Building materials account for about half of all materials used and about half the solid waste generated worldwide. They have an environmental impact at every step of the building process - extraction of raw materials, processing, manufacturing, transportation, construction and disposal at the end of a building's useful life.
Governments worldwide have responded to the need to reduce waste with regulation and legislation that have framed a market for building materials and products derived from the construction and demolition (C&D) waste stream.
There are now, more than ever, clear opportunities for business and industry to invest in activities that will create profit and improve environmental outcomes by extracting valuable resources from the C&D waste stream.
Figure 1 - A simplistic perspective on the building supply chain
The built environment of the future is being constructed at the beginning of a new ecological era where governments are framing markets with regulation and legislation that respond to the challenges of environmental sustainability, and where industry must respond to the challenges of low-carbon economies and resource depletion.
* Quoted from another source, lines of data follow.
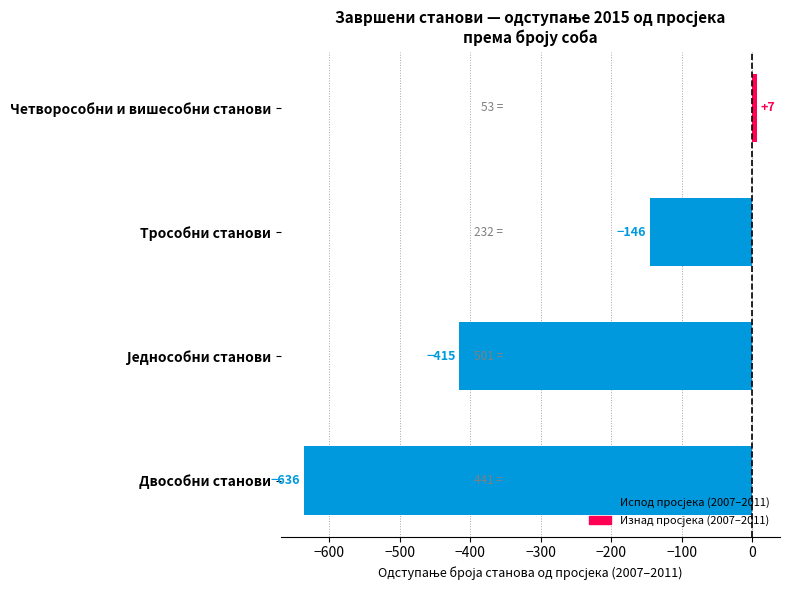

What is the sum of all values?

-1190.0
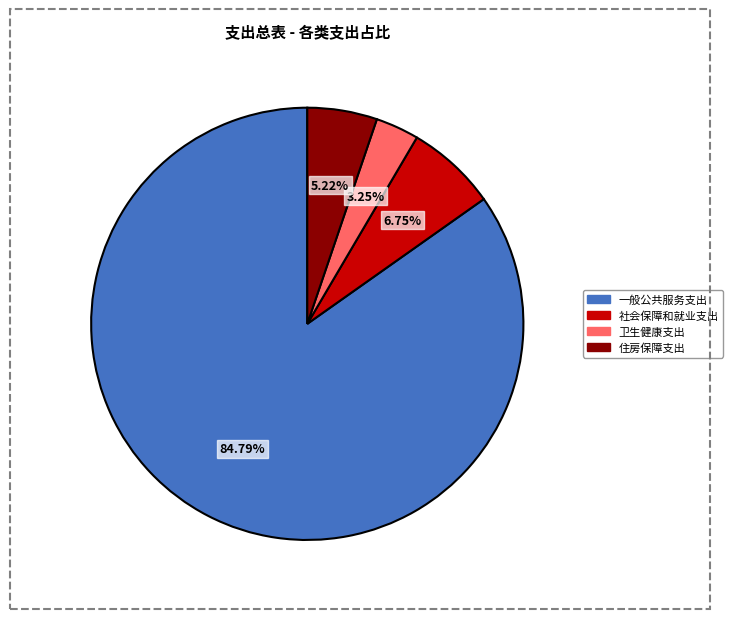

True or false: 一般公共服务支出 accounts for 85% of the total.

True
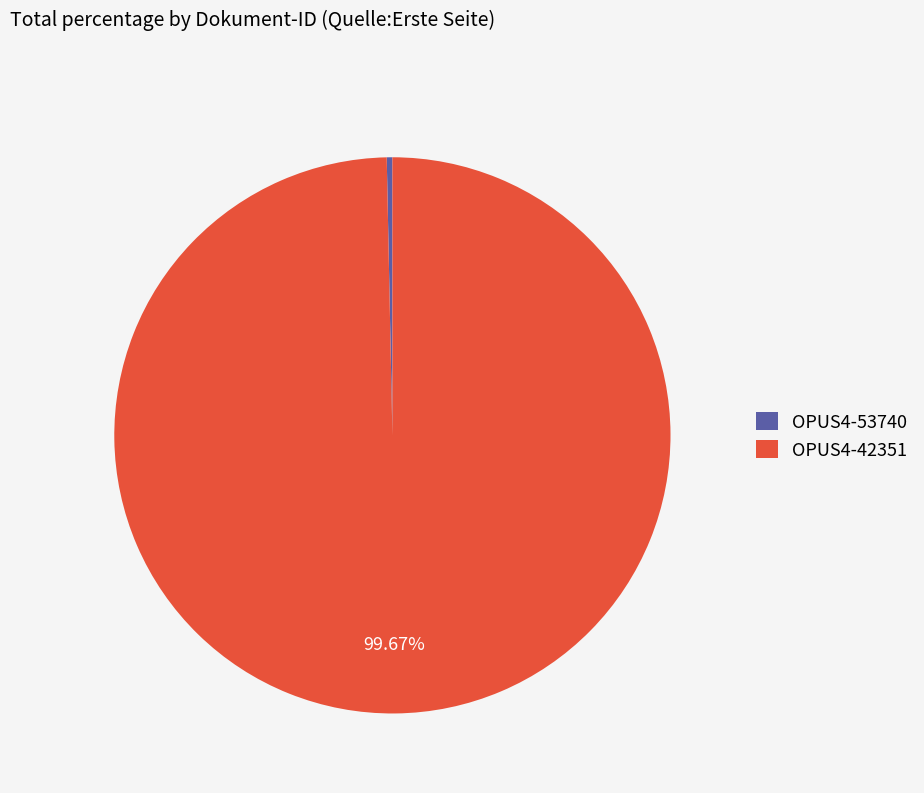

To the nearest percent, what is the average slice percentage?

50%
Businesses that are profiting and growing are adapting to these new challenges and responding with innovations that turn waste into valuable resources to supply the construction industry, which has traditionally been adverse to behavioural change. This guide outlines the opportunities available for effective markets and presents 15 initiatives where companies are profiting and growing while contributing to a more ecologically sustainable built environment.
Aim of the guide
The aim of this guide is to help develop effective markets for materials diverted or derived from the C&D waste stream.
Erratum - 17 January 2012
The case study, Recycling power poles into high-value timber products, on page 34 of the Construction and Demolition Waste Guide, incorrectly attributes the development of protocols for recycling redundant utility poles and bridge timbers in NSW to Kennedy's Timber, Energex and the New South Wales Office of Environment and Heritage. The case study should attribute the development of the protocols to the Timber Development Association and the NSW Office of Environment and Heritage.